RASONALISASI pengawai non-PNS di RSUD pagelaran dinilai bisa berujung pada proses hukum. Mengingat surat pemberhentian pegawai dianggap cacat hukum.
Presidium LSM Aliansi Masyarakat untuk Penegakkan Hukum (Ampuh) Cianjur, Yana Nurzaman, mengatakan, pelaksanaan Rasionalisasi Pegawai Non PNS di RSUD Pagelaran oleh jajaran direksi mencerminkan ketidakadilan, bahkan dianggap ngawur.
Apalagi, lanjut dia, setelah meneliti dan mempelajari Surat Keputusan Dirut RSUD Pagelaran tentang Rasionalisasi Pegawai NonPNS di RSUD Pagelaran, pihaknya menilai bahwa surat itu tersebut cacat secara hukum dan proses pemberhentian menjadi tidak sah.
Apalagi, surat yang berdasarkan Keputusan Direktur Rumah Sakit Pagelaran nomor 800.Kep146.19/RSUD-Pgl/2019 tentang rasionalisasi pegawai tersebut hanya ditandatangani oleh Kasubag Tata Usaha, Hasan. Sementara bagian kolom tandatangan Direktur Rumah Sakit Pagelaran, dr Awie Darwizah tampah kosong.

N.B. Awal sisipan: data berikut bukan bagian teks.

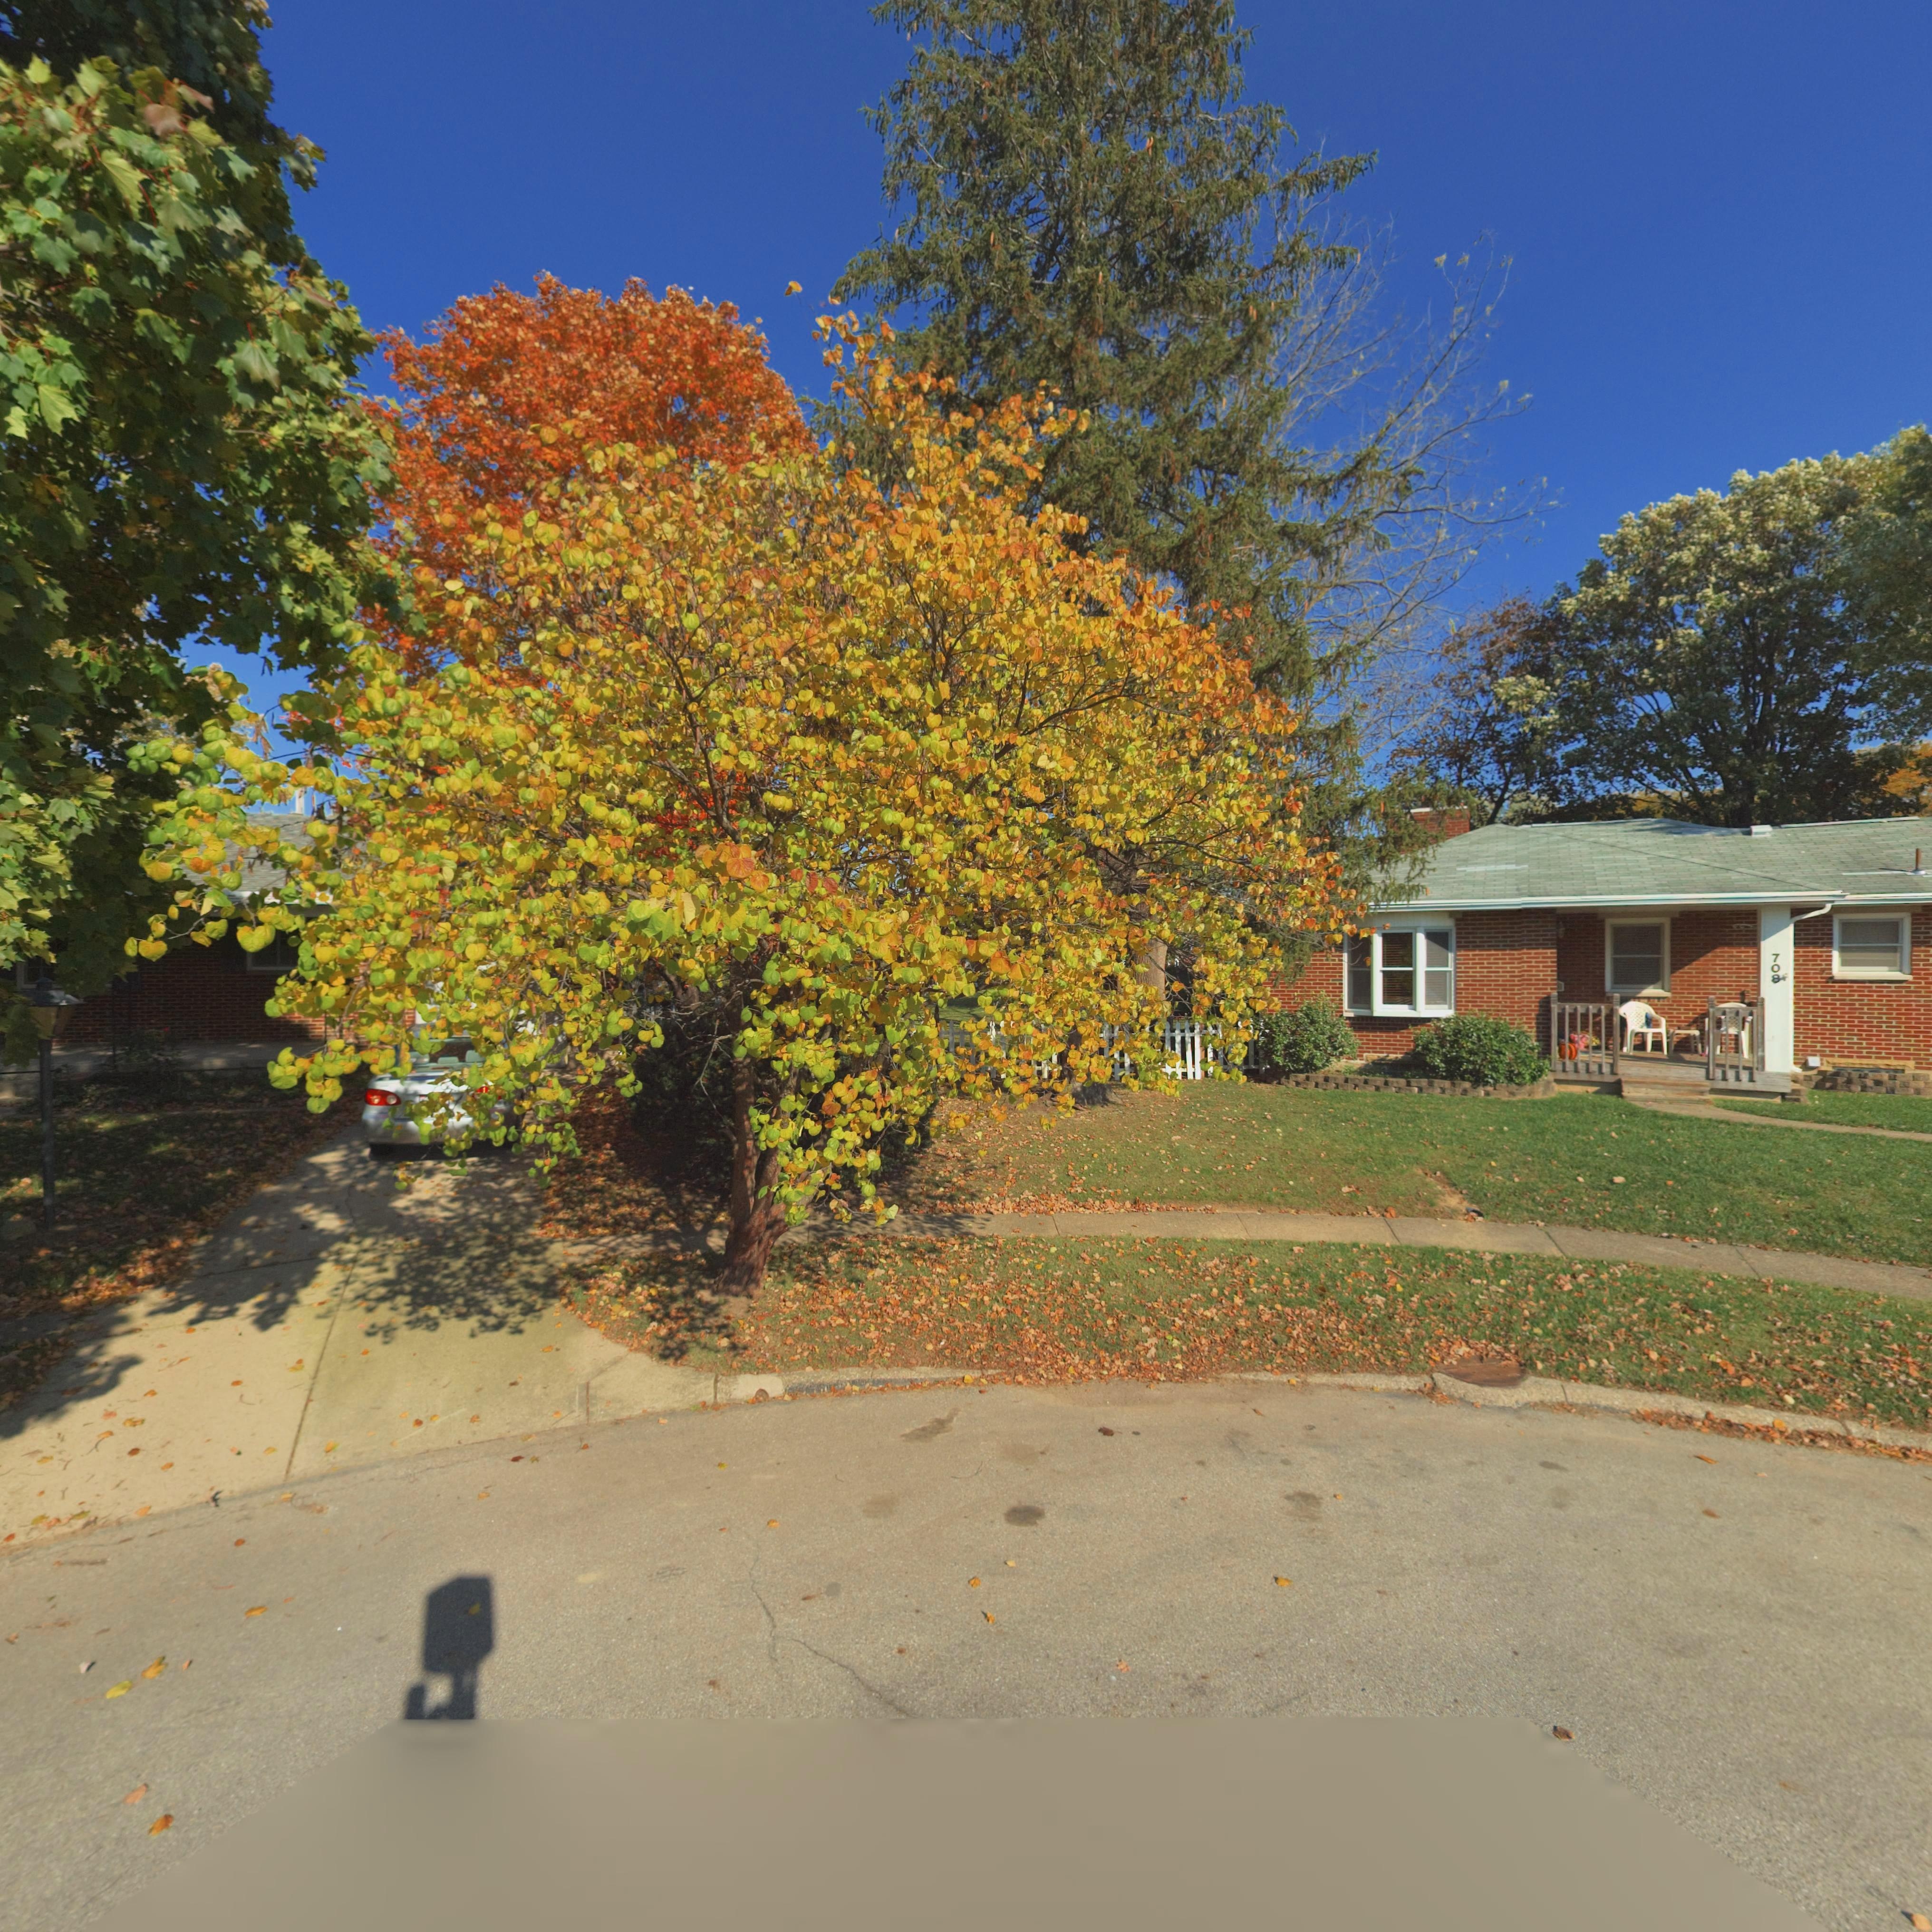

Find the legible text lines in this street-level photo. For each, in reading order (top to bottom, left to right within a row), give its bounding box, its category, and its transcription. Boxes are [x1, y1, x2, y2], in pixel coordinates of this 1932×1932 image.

[1771, 953, 1781, 983] StreetNumber: 708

“Artinya sampai SK tersebut diterima oleh para pegawai non PNS yang diberhentikan, hak-hak dan kewajiban mereka yang diberhentikan tidak gugur, begitupun pihak Direksi RSUD Pagelaran masih berkewajiban untuk memenuhi hak-hak karyawan tersebut sampai adanya perbaikan terhadap SK yang telah dikeluarkan tersebut,” kata dia kepada Cianjur Ekspres, Minggu (24/2).
Yana mengaku, heran terhadap direksi yang berani menyampaikan SK, dimana didalamnya tidak dibubuhi tanda tangan basah Direktur dan berstempel resmi RSUD Pagelaran. Karena cacatnya secara hukum SK tersebut, dia berharap seluruh karyawan yang terkena musibah pemberhentian untuk tetap melaksanakan tugas dan kewajibannya sebagai karyawan RSUD Pagelaran seperti biasanya.
“Untuk jajaran direksi, kami mendesak untuk segera menarik SK tersebut sebelum menjadi pangkal kegaduhan,” tegas dia.
Selain cacatnya SK pemberhentian tersebut, lanjut Yana, Ampuh mencium aroma busuk, yang tidak lain dan tidak bukan hadirnya subjektivitas dan faktor like and dislike pada proses keluarnya SK tersebut. Hal itu dianggap menyesatkan dan sangat tidak mencerminkan rasa keadilan.
“Fakta yang berhasil kami gali dan kumpulkan menunjukan adanya kealergian khususnya dari Direktur terhadap karyawan yang berafiliasi kepada Ormas Kepemudaan tertentu, sehingga karyawan yang berafiliasi dengan Ormas/OKP itu hampir semuanya terkena musibah pemberhentian,” kata dia.